August 15, 2005

What a Difference a Week Makes

This past week was another week-long group project. The last time we were split into groups, we had the then daunting task of adding a few extra fields to the Create screen of our basic CRUD application. The excercise was a thoroughly challenging one, and involved adding pieces of functionality to already existing classes in the reference implementation. It was challenging enough that most of the groups (mine included) barely got the project done by deadline. Little did we know that this week's project would be twice the difficulty with the same time restrictions.

Our assignment this time around was to implement the Retrieve and Update functionalities (betcha can't guess what our next project will be...). This time, however, we didn't have the nice classes to add to, we had to create our own classes in almost every level of the architecture. Super tough. The good news is, after many, many hours of work and some gruesome battles with bogons, my partner, Ramy, and I were much more comfortable with The Company's architecture. Since we're going to be expected to extend it on a daily basis, it's good that we've been thrown into it in a training situation rather than having to mess up a real-world application that our employer relies on for its daily revenues. Our crashing through the layers came at the expense of the consultants' personal time though, because they also had to stay up here with us far later each day than they probably should have. The end result is hopefully worth it, because I think we all understand a great deal more about what goes on in the system.

This week, we're going to be learning about Enterprise Java Beans. That should be an interesting task for my part, because I have zero experience with them. I guess that's pretty much been the story about every aspect of the training for me so far, so nothing different there. Of the new things I've learned, the award for most awesome thing easily goes to taglibs and Expression Language in JSPs. I love the concept of code that reads like plain-English and accomplishes a lot in a small snippet.

Oh, and one side note about group projects. In college they seemed to be little more than excercises in futility, because you would invariably get teamed up with people who either wouldn't do any work at all, or wouldn't even show up for group meetings. In training, it's been the exact opposite. I've already had two incredibly awesome teammates that have worked very hard and that I have also learned a lot from. If this is what it's like at The Company, then I'm going to have an awesome time working there for sure.
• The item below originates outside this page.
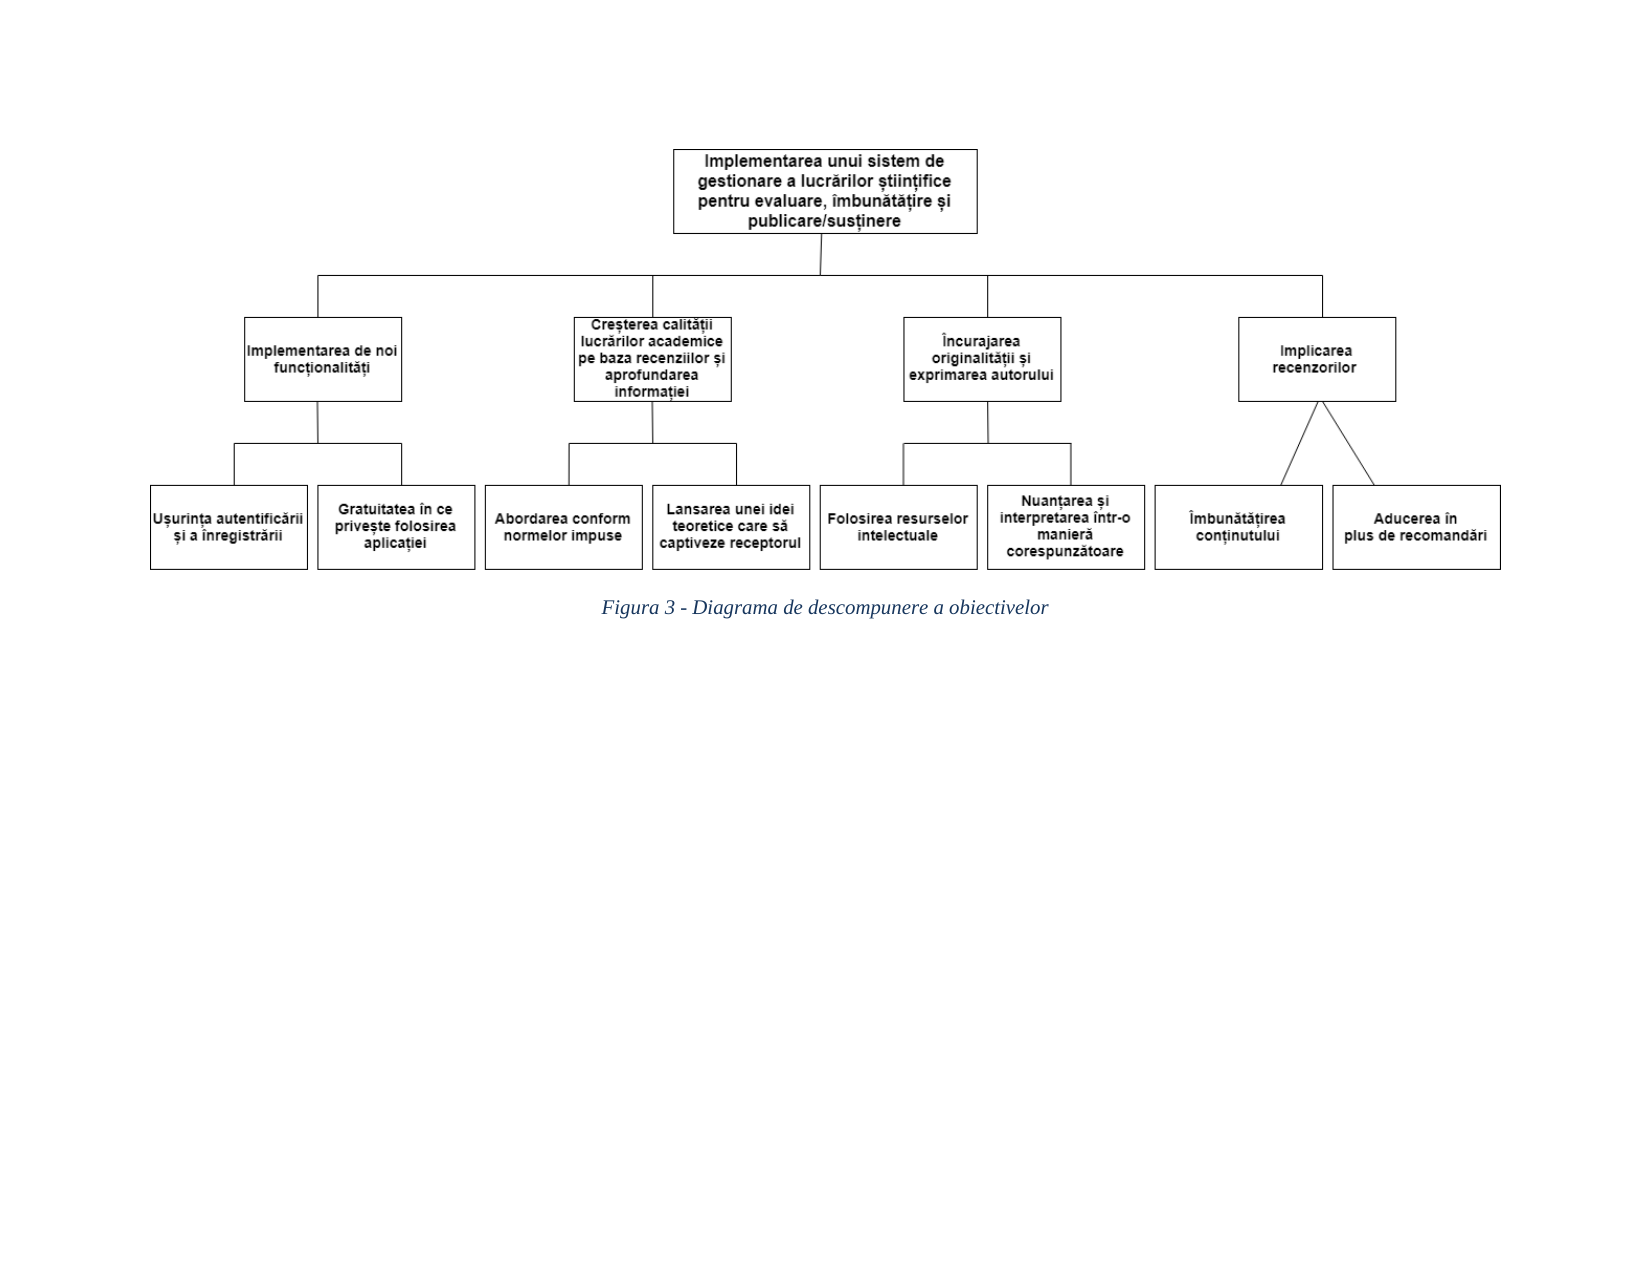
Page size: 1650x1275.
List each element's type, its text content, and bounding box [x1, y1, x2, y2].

Well, anyway, just two more weeks and we'll finally be able to head to The Company every morning instead of The Consulting Firm. That's right folks, we'll actually get a work phone number and email address, woot, woot! It's going to be really strange when we return, having been employed for almost two months and still being "the noobs." It's okay though, I can't imagine how much harder it would have been to have just been planted on a project without all of this training. Hopefully, we'll be prepared enough to step right in and contribute when we get back.